My adventures as an underage corporate employee came to an end one Friday evening when I showed up for my shift and found Salice Jones, my classmate and co-worker, acting miserable and guilty as she explained that she hadn’t been able to get anything prepared for the dinner shift. The place was filthy. A half-melted hunk of ‘chili’ slumped over the edge of the chili pot, dripping onto the prep counter. Stale buns were stacked in the storage room in their delivery boxes, still hard as rocks, as were the frozen dogs in the walk-in. There was nothing to serve anyone but already cars full of hungry diners had lined up all the way from the drive-up window out into Scottsdale Road. Salice disappeared with another apology and I realized it was all over. I closed the order window and called California to let them know I quit. The woman on the phone asked: “Please, would you put the key in the register and lock the door when you go?” I told her I would and tucked one last $20 bill from the cash register in my pocket while our would-be diners sat in their cars wondering what it was they wanted for dinner.

Der Wienerschnitzel never sent me my last paycheck. I can’t say I was surprised.

©February 6, 2010 Fred Dodsworth

Tuesday, February 02, 2010

My Earliest Writing Memories

Reading and writing came to me later than most and with great difficulty. Unlike my classmates, I was neither a proficient, nor even a halting reader. In the third-grade, while everyone else was teasing out the pronunciation of words for our group reading assignments, I was illiterate. My inadequate abilities retarded the rest of the class. As I fell further behind the skill-set of my peers Mrs. Mathis, my teacher, made it clear I was not among her favorites.

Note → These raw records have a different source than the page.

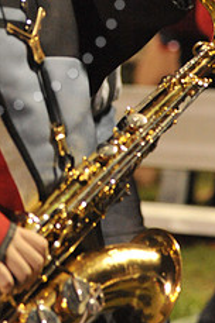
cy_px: -54
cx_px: -37
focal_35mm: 284
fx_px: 2552
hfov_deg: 4.8
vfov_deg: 7.2
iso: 6400
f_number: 4
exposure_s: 1/200
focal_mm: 112
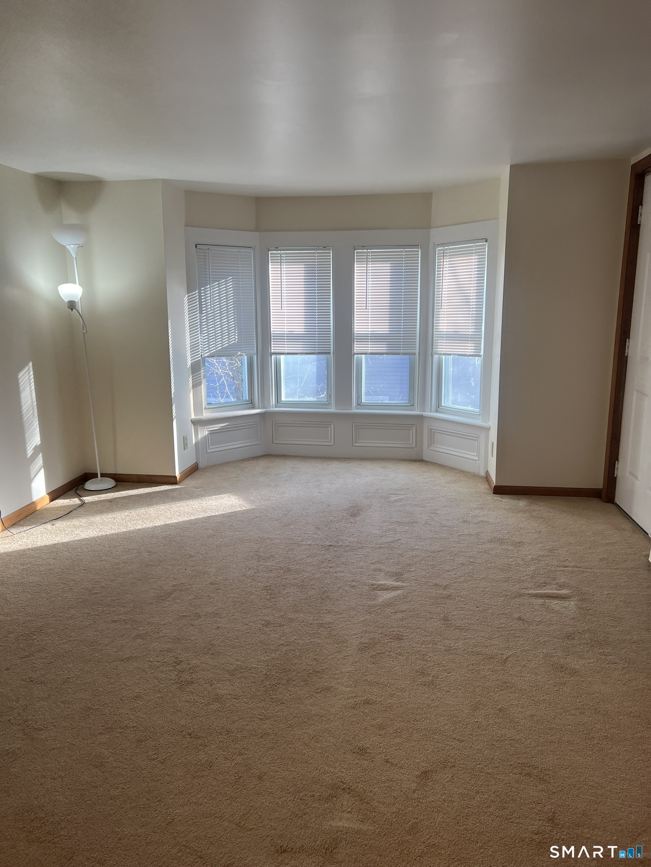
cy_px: 434
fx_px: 652
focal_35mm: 26
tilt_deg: -11.7
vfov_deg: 67.3
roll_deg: +1.7
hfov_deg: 53.1
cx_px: 326
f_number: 1.5
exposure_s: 1/174
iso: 40
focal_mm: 5.7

Sent from a noisy classroom to the quiet, empty school library, realm of gray-haired, be-spectacled Mrs. Mueller, I sat at our librarian’s side hour after hour as she schooled me the ways of the alphabet and the manner in which words and incredible stories could be drawn from the pages of books. Books became my life, a safer place than the chaos and dysfunction of home. Asocial and awkward I retreated into those tales and read nearly every book in the school library Mrs. Mueller later told me.

Writing was different, for despite my love of words my penmanship was mostly illegible and my spelling atrocious. Faced with a writing assignment I would set at a table with a sheaf of clean, blue-lined paper and a stash of freshly sharpened yellow pencils and proceed to create a wastebasket full of crumpled papers. Some were marred by large, ugly smudges. Others had holes worn all the way through. Shredded into pieces or wadded up, none escaped to the classroom. After a while I simply gave up and ceased to turn in writing assignments. I wasn’t a writer.

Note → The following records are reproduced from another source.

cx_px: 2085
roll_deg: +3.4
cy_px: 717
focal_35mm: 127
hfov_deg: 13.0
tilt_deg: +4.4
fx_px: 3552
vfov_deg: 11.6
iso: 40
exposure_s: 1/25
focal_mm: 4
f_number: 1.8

While in high school I listened attentively, contributed to class, and did well enough to earn a passing grade or better. Dropping out of high school in the middle of my senior year, I coincidently avoided having to turn in the required senior thesis. Even in my first attempt at college 30 years ago I didn’t write. In a class on Shakespeare, like everyone else, I was assigned a written final of ten pages. Without discussing the matter with my professor, I turned in ten pages of hand-drawn illustrations of mythical microscopic agents responsible for Richard III’s divided motivations, Lady Macbeth’s ambition, King Lear’s madness, and Romeo and Juliet’s ill-fated love. I was given an A, and the professor used my work as an example of a worthy and innovative academic response to Shakespeare.

As things happen, many years later I ended up on the business side of publishing. As publisher of San Francisco magazine I promoted myself to editor in the early 1990s when my editorial staff walked out in a snit over an aesthetic decision I made. Similarly I became a writer when Dave Burgin, executive editor of the San Francisco Examiner attempted to force me out by relieving me of my position as features editor and assigning me a daily, front-page column in 2001. His plan failed wonderfully. It seems the combination of spite and cash money was more motivating than academic expectations or accolades.

Now at the ripe old age of 59, I've decided it's high time for me to get a college degree. As most folk think of retirement I have re-thunk* my academic career. This time I plan to do it write.


*Thunk (thngk) v. Nonstandard: A past tense and a past participle of think.